[start of Extract to read]
10 Simple ways to live a more eco-friendly lifestyle

Maybe you’ve never really put much thought into it, maybe you didn’t think it was so easy, maybe you thought it would cost loads of money or maybe you just didn’t realize your current lifestyle was impacting our environment. Well, whichever category you fall into I’m here to give you some easy and practical tips on how to achieve a more sustainable and eco-friendly existence.

  1. Recycle more ~ We all know what recycling is and why it’s so important, but there are a few over ways to recycle than literally just throwing it into the green coloured bin outside your house. To recycle more you can buy versions of products that are already made from 100% recycled products, then recycle them again. Or you could just try and reduce what we use in the first place, instead of writing down your shopping list on a piece of notepaper, type it into your phone and save on paper.
[end of Extract to read]
Challenges:
(a) Do these statements agree with the eco-friendly lifestyle tips? For each, answer yes or no and quote the words of the tips that decide it.
(i) The tips suggest typing a shopping list into your phone rather than writing it on paper.
(ii) The tips say that products made from 100% recycled material cannot be recycled again.
(iii) The tips describe the bin outside your house as green.
(b) Return these lines from the rows unchanged, beginning with the first line of the rows and ending after the line that contains "<instances>", with both of those lines included.
[start of Extracted records]
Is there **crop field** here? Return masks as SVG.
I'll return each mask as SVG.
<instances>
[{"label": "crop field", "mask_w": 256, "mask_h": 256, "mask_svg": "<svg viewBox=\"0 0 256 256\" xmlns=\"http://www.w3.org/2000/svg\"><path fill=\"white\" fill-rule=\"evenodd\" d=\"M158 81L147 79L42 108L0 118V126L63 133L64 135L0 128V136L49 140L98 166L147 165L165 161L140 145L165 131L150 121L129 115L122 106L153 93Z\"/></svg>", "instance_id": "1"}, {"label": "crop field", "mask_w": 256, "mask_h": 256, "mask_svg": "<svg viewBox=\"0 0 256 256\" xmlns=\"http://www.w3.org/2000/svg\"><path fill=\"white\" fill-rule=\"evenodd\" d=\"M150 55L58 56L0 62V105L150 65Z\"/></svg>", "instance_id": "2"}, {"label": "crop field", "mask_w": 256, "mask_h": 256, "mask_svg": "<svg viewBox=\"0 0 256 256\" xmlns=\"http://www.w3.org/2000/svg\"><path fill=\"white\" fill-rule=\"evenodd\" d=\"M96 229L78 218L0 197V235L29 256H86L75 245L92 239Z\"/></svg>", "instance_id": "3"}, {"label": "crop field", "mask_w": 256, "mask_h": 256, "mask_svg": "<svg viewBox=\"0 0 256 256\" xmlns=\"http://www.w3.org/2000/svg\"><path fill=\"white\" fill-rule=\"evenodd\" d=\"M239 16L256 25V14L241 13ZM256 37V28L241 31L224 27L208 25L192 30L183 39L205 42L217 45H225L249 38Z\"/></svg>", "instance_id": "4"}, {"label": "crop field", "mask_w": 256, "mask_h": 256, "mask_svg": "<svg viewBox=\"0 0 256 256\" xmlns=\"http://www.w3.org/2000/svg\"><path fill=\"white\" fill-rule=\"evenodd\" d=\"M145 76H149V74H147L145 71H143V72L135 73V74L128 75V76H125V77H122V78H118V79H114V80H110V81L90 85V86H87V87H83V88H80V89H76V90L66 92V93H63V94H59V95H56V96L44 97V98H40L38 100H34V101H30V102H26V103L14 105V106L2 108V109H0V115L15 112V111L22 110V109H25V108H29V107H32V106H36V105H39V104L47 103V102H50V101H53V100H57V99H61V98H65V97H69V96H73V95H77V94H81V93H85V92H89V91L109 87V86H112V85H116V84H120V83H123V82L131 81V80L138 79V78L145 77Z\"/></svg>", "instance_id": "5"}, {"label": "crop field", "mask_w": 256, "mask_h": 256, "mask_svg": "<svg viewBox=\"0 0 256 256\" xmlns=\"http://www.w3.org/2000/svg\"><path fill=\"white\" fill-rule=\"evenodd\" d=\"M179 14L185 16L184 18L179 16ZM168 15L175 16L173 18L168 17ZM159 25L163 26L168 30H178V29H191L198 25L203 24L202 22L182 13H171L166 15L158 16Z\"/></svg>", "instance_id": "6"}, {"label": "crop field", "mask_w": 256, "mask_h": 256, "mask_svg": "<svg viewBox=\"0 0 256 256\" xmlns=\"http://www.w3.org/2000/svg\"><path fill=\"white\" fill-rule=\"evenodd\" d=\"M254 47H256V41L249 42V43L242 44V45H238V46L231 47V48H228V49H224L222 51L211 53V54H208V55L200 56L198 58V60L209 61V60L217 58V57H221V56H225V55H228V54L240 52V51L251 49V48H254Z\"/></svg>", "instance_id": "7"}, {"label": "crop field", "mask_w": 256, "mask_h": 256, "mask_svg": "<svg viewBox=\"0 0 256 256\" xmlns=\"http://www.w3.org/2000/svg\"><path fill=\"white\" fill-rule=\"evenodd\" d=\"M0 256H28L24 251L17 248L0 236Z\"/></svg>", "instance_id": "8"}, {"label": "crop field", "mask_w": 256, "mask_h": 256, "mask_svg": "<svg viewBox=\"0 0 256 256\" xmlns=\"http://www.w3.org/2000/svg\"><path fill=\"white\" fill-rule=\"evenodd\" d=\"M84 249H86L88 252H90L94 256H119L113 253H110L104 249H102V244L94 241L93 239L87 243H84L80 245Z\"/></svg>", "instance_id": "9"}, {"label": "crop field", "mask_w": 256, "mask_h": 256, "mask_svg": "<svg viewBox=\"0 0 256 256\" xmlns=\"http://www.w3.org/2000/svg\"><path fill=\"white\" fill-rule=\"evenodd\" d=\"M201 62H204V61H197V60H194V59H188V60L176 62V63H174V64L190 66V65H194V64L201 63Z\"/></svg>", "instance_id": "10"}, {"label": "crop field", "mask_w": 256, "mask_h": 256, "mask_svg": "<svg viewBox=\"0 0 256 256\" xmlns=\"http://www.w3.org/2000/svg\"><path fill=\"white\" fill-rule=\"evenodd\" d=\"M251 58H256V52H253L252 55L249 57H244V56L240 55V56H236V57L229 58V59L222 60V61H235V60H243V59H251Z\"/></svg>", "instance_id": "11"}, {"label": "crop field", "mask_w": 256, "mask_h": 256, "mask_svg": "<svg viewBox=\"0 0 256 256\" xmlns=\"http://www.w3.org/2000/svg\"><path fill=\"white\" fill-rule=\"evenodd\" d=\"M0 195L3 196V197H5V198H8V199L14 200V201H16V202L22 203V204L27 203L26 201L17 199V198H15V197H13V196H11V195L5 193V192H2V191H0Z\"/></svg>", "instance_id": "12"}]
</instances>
[end of Extracted records]
Solution list:
(a)
(i) Yes: "instead of writing down your shopping list on a piece of notepaper, type it into your phone and save on paper."
(ii) No: "buy versions of products that are already made from 100% recycled products, then recycle them again."
(iii) Yes: "the green coloured bin outside your house"

(b)
Is there **crop field** here? Return masks as SVG.
I'll return each mask as SVG.
<instances>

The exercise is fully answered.